My first concern was Kay Maciver. It was no use doing anything if she proved hellbent on ringing the police and telling them all. But as she came out of her initial shock, I realized that here was a woman of extraordinary mettle. She didn’t know who the devil I was, of course, but I’d rung Tony Kafka and explained the situation and he came straight round to talk to her.

Mr Kafka is a man of rapid thought and ingenious device and finding he shared my appraisal of the situation we rapidly worked out what had to be done to protect the interests of all involved.

We were completely open with Mrs Maciver. There was no other way. I told her that we had to devise an explanation of her husband’s death which did not involve her. She said again that it was an accident and I said it didn’t matter. His death in unusual circumstances so soon after his attempt to persuade the newspapers that something fishy was going on at Ash-Mac’s was bound to arouse their suspicions. She appreciated the undesirability of this, being, of course, privy to all the firm’s officially unofficial dealings, but I think it was her awareness of how the truth could affect her relationship with Helen that made her co-operate so fully with our proposals for a cover-up.

Suicide was the obvious solution. Jumping from a high place might account for the damage to the head, but that involved getting him out of the house and taking him to the high place. Also it made it more difficult to make the tragedy unexceptionable even to the most sceptical tabloid eye. No, it had to be in situ, behind a locked door. The shotgun cabinet in the study provided the obvious weapon, and careful channelling of the shot would provide a means of obliterating the earlier head damage.

We didn’t go into this detail with Kay, of course, but she did appreciate the need to authenticate the death in all ways possible and rather than run the risk of a forged suicide note, it was she who, at Kafka’s prompting, suggested the use of the Dickinson poem.

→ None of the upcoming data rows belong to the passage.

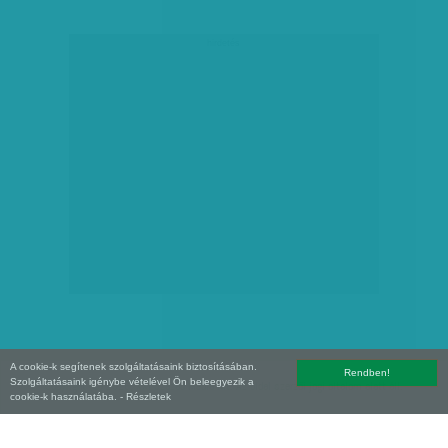
hirdetés
A cookie-k segítenek szolgáltatásaink biztosításában.
Rendben!
Szolgáltatásaink igénybe vételével Ön beleegyezik a
Copyright (C) 2026, XXI század Média Kft. Az oldal szerzői jogi oltalom alatt áll.
cookie-k használatába.
- Részletek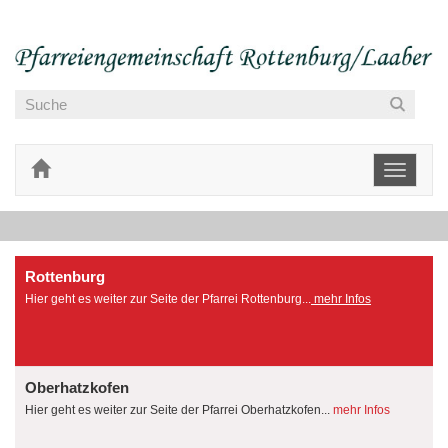
Toggle
navigati
Rottenburg
Hier geht es weiter zur Seite der Pfarrei Rottenburg...
mehr Infos
Oberhatzkofen
Hier geht es weiter zur Seite der Pfarrei Oberhatzkofen...
mehr Infos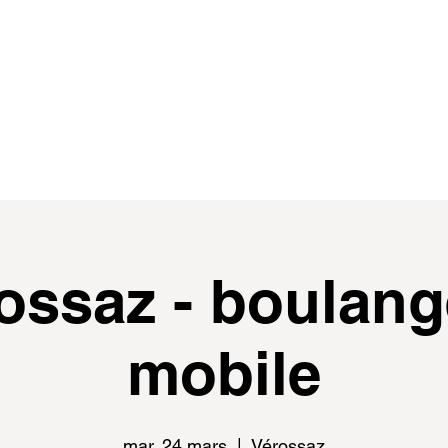
de
events
distributeur.rice.s
médias
ossaz - boulang
mobile
mar. 24 mars
  |  
Vérossaz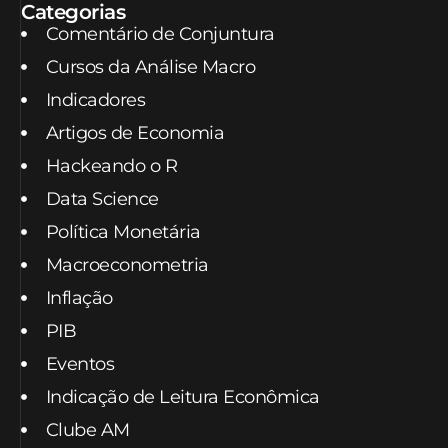
Categorias
Comentário de Conjuntura
Cursos da Análise Macro
Indicadores
Artigos de Economia
Hackeando o R
Data Science
Política Monetária
Macroeconometria
Inflação
PIB
Eventos
Indicação de Leitura Econômica
Clube AM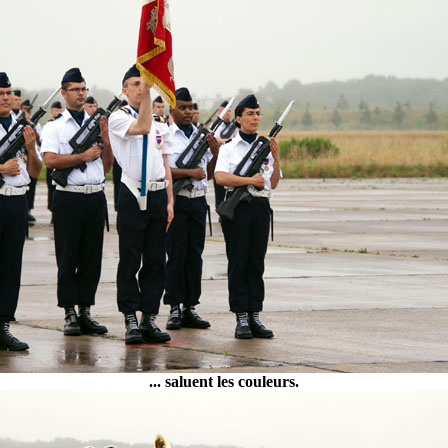
... saluent les couleurs.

She had her cases already packed and her stepdaughter’s. I now instructed her to take them with her when she went to pick up Helen from school but instead of bringing her home as planned, tell her that a severe frost was forecast for that night which would make the cross-Pennine roads very dicey early in the morning, so they were going straightaway and would spend the night in an airport hotel.

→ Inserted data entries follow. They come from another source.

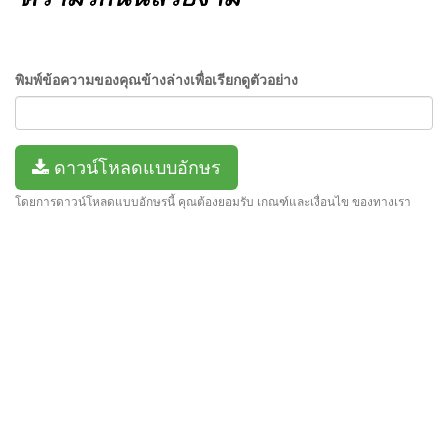
พิมพ์ข้อความของคุณข้างล่างเพื่อเรียกดูตัวอย่าง
ดาวน์โหลดแบบอักษร
โดยการดาวน์โหลดแบบอักษรนี้ คุณต้องยอมรับ เกณฑ์และเงื่อนไข ของทางเรา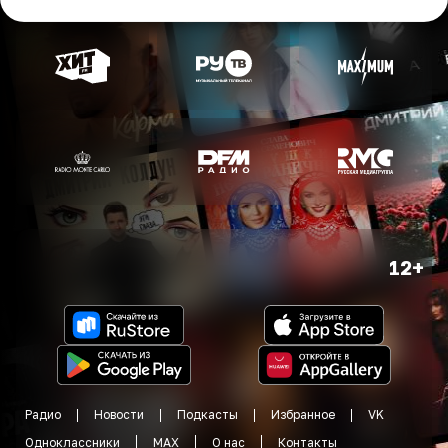
12+
Радио
Новости
Подкасты
Избранное
VK
Одноклассники
MAX
О нас
Контакты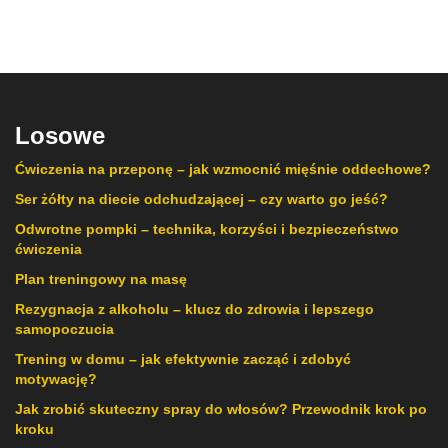
Losowe
Ćwiczenia na przeponę – jak wzmocnić mięśnie oddechowe?
Ser żółty na diecie odchudzającej – czy warto go jeść?
Odwrotne pompki – technika, korzyści i bezpieczeństwo
ćwiczenia
Plan treningowy na masę
Rezygnacja z alkoholu – klucz do zdrowia i lepszego
samopoczucia
Trening w domu – jak efektywnie zacząć i zdobyć
motywację?
Jak zrobić skuteczny spray do włosów? Przewodnik krok po
kroku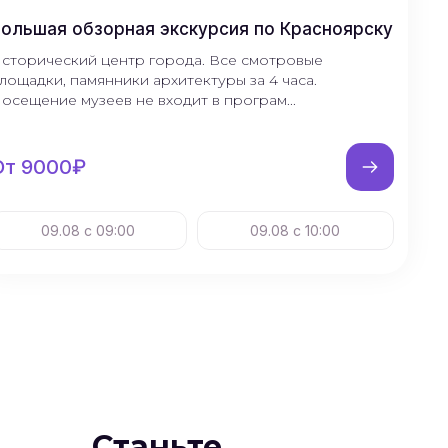
ольшая обзорная экскурсия по Красноярску
сторический центр города. Все смотровые
лощадки, памянники архитектуры за 4 часа.
осещение музеев не входит в програм...
От 9000₽
09.08 с 09:00
09.08 с 10:00
Станьте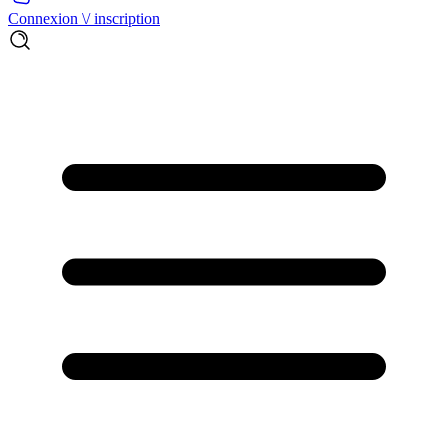
Connexion \/ inscription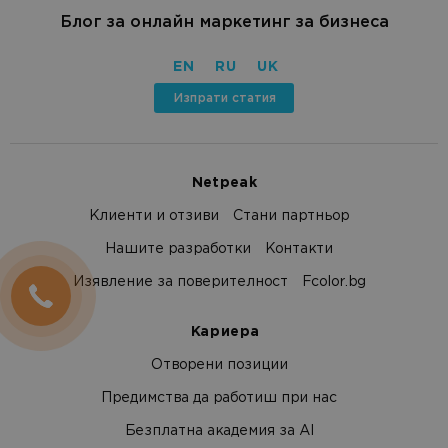
Блог за онлайн маркетинг за бизнеса
EN
RU
UK
Изпрати статия
Netpeak
Клиенти и отзиви
Стани партньор
Нашите разработки
Контакти
Изявление за поверителност
Fcolor.bg
Кариера
Отворени позиции
Предимства да работиш при нас
Безплатна академия за AI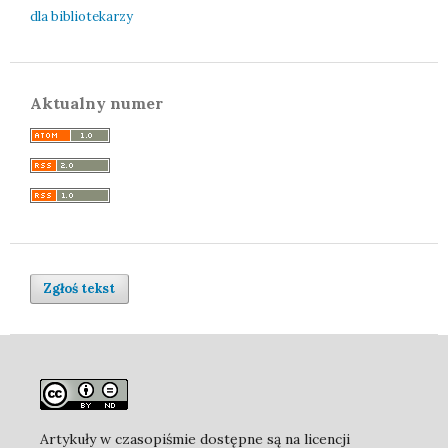
dla bibliotekarzy
Aktualny numer
Zgłoś tekst
Artykuły w czasopiśmie dostępne są na licencji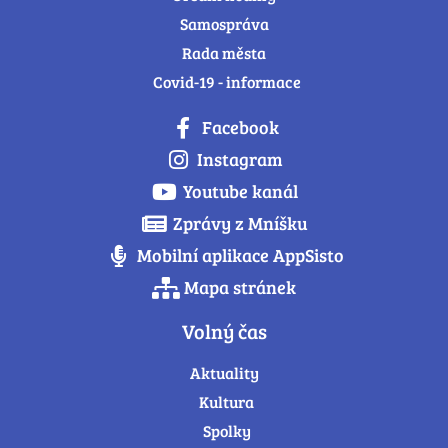
Samospráva
Rada města
Covid-19 - informace
Facebook
Instagram
Youtube kanál
Zprávy z Mníšku
Mobilní aplikace AppSisto
Mapa stránek
Volný čas
Aktuality
Kultura
Spolky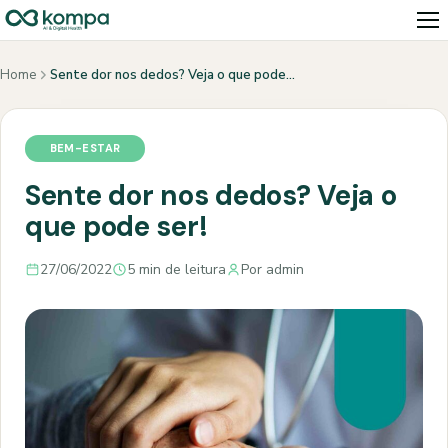
Home
Sente dor nos dedos? Veja o que pode…
BEM-ESTAR
Sente dor nos dedos? Veja o
que pode ser!
27/06/2022
5 min de leitura
Por admin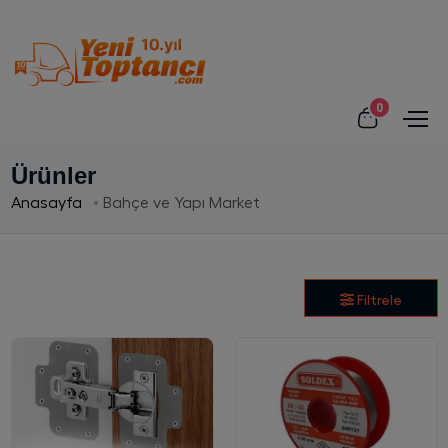
0
Ürünler
Anasayfa
Bahçe ve Yapı Market
Filtrele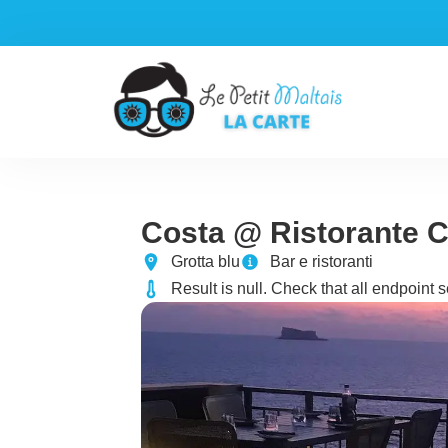
Aller
au
contenu
Costa @ Ristorante C
Grotta blu
Bar e ristoranti
Result is null. Check that all endpoint s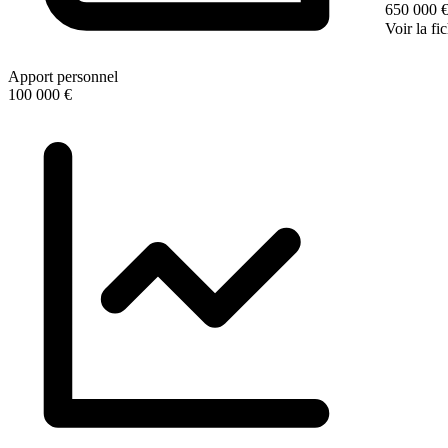
650 000 
Voir la fi
Apport personnel
100 000 €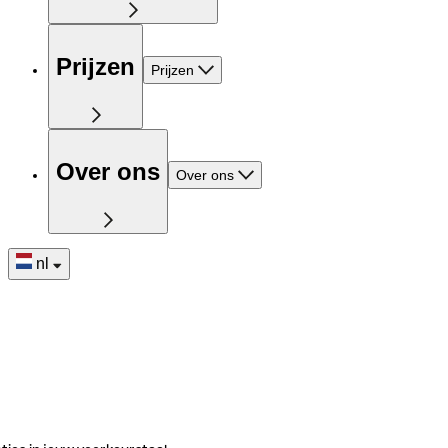
Prijzen
Prijzen
Over ons
Over ons
nl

Once in the States, we told her to hire a car and get lost. The longer it took to find her with the sad news, the more time she’d have to get herself together.

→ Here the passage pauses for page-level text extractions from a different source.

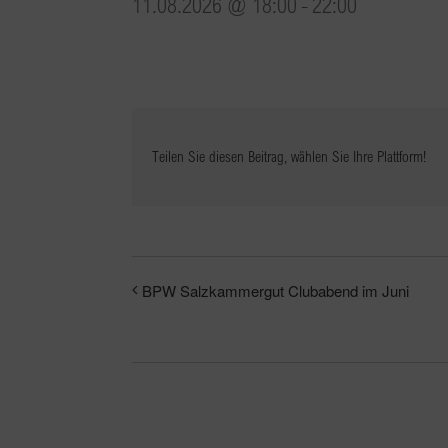
11.08.2026 @ 18:00
-
22:00
Teilen Sie diesen Beitrag, wählen Sie Ihre Plattform!
BPW Salzkammergut Clubabend im Juni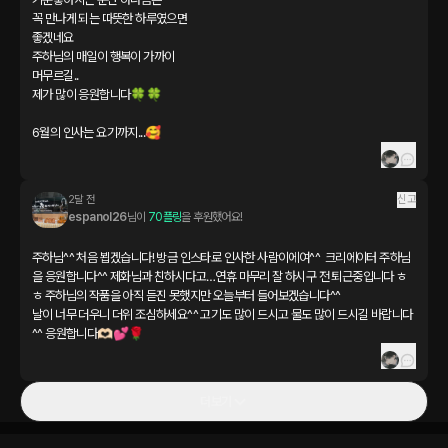
꼭 만나게 되는 따뜻한 하루였으면

좋겠네요

주하님의 매일이 행복이 가까이

머무르길..

제가 많이 응원합니다🍀🍀

6월의 인사는 요기까지...🥰
2달 전
신고
espanol26
님이 
70플링
을 후원했어요!
주하님^^ 처음 뵙겠습니다! 방금 인스타로 인사한 사람이에여^^  크리에이터 주하님
을 응원합니다^^ 제화님과 친하시다고…연휴 마무리 잘 하시구 전 퇴근중입니다 ㅎ
ㅎ 주하님의 작품을 아직 듣진 못했지만 오늘부터 들어보겠습니다^^ 

날이 너무 더우니 더위 조심하세요^^ 고기도 많이 드시고 물도 많이 드시길 바랍니다
^^ 응원합니다🫶🏻💕🌹
더보기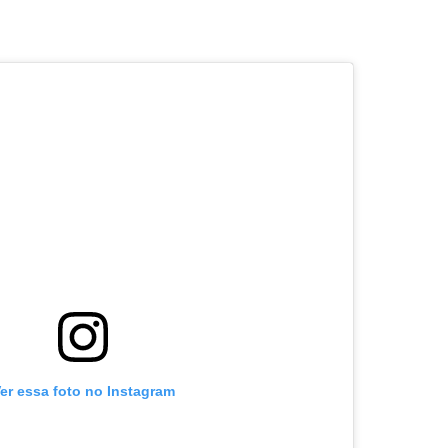
er essa foto no Instagram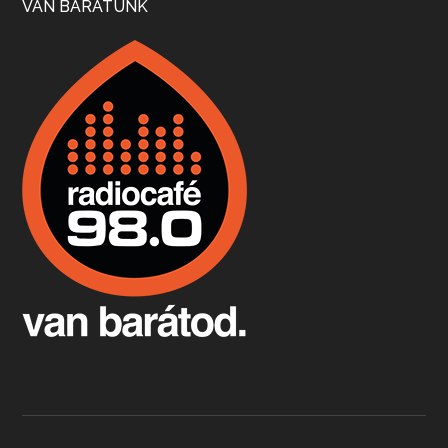
VAN BARÁTUNK
Boston, teadélután, bab és homár
Apr 9, 2026 • 00:37:17
Milyen és mennyi teát öntöttek a bostoni kikötő vizébe, több, mint 250 évvel ezelőtt? És hogy lett a homárból drága étel, amikor régen még a szegények eledele volt és annyi volt belőle, hogy a földekre is hordták tápnak?
Fermentáljunk, a testünk meghálálja!
Apr 3, 2026 • 00:36:07
Egyszerűen fogalmaza: vannak a bélrendszerünkben rossz baktériumok, meg vannak jók. A fermentált élelmiszerekkel a jókat hozzuk előnybe, ráadásul finomat is eszünk – mondja B. Király Györgyi.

Kafka had no doubts from the start about her ability to cope and the more I saw of her, the more impressed I was. Once motivated, she moved with speed and determination and soon she was on her way to pick up Helen. Kafka and I agreed it would be best to put as much space as possible between Kay’s departure and Maciver’s death to dilute any suspicion of cause and effect. We fixed on March the twentieth. Kafka undertook to provide evidence of Maciver making increasingly agitated attempts to contact him during this period, while I set about applying my specialist skills to stage-managing the fake suicide.